**Activity A**. Write out the part of the evaluation tutorial that begins at the words "1. Running eval" and stops after the words "want to run.".
**Activity B**. In the evaluation tutorial's config.yaml content, what value is given for server_port?
**Activity C**. Carry on the evaluation tutorial from its last sentence.

**Text**.
= = =
Before running evaluations, ensure your environment is properly configured by following these essential setup guides:
-
Configure AWS Neuron environment
Set up required dependencies
Verify system requirements
vLLM User Guide for NxD Inference
Setup vLLM according to the guide
Installing dependencies#
Copy the inference-benchmarking directory to some location on your instance. Change directory to the your copy of inference-benchmarking. Install other required dependencies in the same python env (e.g aws_neuron_venv_pytorch if you followed manual install NxD Inference ) by:
!pip install -r requirements.txt
Download llama-3.1 70B#
To use this sample, you must first download meta-llama/Llama-3.1-70B-Instruct model checkpoint from Hugging Face /home/ubuntu/models/Llama-3.1-70B-Instruct/ on the Trn1 instance. For more information, see Downloading models in the Hugging Face documentation.
Running Evaluations#
There are two methods that you can use the evaluation scirpts to run your evaluation.
Using a yaml configuration file and
accuracy.py
scriptwriting your own python script that uses several components provided in
accuracy.py
andserver_config.py
We demonstrate each use case separately here.
1. Running eval with yaml config file#
In this method all you need is to create a yaml config file that
specifies the server configuration and testing scenario you want to run.
Create config.yaml
with the following content.
server:
name: "Llama-3.1-70B-Instruct"
model_path: "/home/ubuntu/models/Llama-3.1-70B-Instruct/"
model_s3_path: null
compiled_model_path: "/home/ubuntu/traced_models/Llama-3.1-70B-Instruct"
max_seq_len: 16384
context_encoding_len: 16384
tp_degree: 32
n_vllm_threads: 32
server_port: 8000
continuous_batch_size: 1
test:
accuracy:
mytest:
client: "lm_eval"
datasets: ["gsm8k_cot", "mmlu_flan_n_shot_generative_logical_fallacies"]
max_concurrent_requests: 1
timeout: 3600
client_params:
limit: 200
use_chat: True
For tasks that require higher sequence length you need to adjust max_seq_len
. For the tasks in this tutorial 16384 would suffice.
Run python accuracy.py --config config.yaml
2. Running eval through your own python code#
You might be interested in running the evaluation in you python code.
= = =
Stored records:
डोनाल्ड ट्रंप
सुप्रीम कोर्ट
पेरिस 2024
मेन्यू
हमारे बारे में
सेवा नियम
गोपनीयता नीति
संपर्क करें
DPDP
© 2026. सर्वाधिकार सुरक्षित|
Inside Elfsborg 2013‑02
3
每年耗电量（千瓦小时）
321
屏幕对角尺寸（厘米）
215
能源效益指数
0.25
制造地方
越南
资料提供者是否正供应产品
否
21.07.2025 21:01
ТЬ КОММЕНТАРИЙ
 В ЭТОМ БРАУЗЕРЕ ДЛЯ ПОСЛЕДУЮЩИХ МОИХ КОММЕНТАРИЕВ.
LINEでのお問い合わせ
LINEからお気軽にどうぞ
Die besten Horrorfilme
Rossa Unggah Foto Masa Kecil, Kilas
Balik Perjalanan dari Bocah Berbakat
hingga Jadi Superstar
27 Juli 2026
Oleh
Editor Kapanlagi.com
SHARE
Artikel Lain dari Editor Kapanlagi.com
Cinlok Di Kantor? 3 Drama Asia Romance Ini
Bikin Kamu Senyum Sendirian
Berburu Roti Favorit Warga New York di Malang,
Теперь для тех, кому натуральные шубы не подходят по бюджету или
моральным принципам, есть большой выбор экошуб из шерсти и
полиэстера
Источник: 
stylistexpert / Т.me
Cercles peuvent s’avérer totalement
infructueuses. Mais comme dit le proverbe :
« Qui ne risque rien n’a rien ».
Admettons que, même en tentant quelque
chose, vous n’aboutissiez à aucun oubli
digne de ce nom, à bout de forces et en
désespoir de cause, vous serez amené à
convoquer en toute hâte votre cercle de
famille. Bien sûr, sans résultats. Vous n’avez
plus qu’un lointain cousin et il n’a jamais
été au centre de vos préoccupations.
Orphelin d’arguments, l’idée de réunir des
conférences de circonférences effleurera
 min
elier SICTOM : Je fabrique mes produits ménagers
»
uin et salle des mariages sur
= = =
**Task output A**.
1. Running eval with yaml config file#
In this method all you need is to create a yaml config file that
specifies the server configuration and testing scenario you want to run.

**Task output B**. 8000

**Task output C**.
For instance if you want to change the configuration programatically or
post-process the results. This is possible using 3 main components
provided in accuracy.py
and server_config.py
.
Server Configuration: Using ServerConfig to define the vLLM server settings
Accuracy Scenario: Using AccuracyScenario to specify evaluation parameters
Test Execution: Running the evaluation with the configured settings
Step-by-Step Implementation#
First, import the necessary components:
from accuracy import AccuracyScenario, run_accuracy_test
from server_config import ServerConfig
1. Configure the Server#
Set up your server configuration with ServerConfig. This example uses Llama 3.1-8b Instruct:
name = "Llama-3.1-70B-Instruct"
server_config = ServerConfig(
name=name,
model_path=f"/home/ubuntu/models/{name}", # Local model path
model_s3_path=None, # S3 model path
max_seq_len=16384, # Maximum sequence length
context_encoding_len=16384, # Context window size
tp_degree=32, # Tensor parallel degree
n_vllm_threads=32, # Number of vLLM threads
server_port=8000, # Server port
continuous_batch_size=1, # Batch size for continuous batching
)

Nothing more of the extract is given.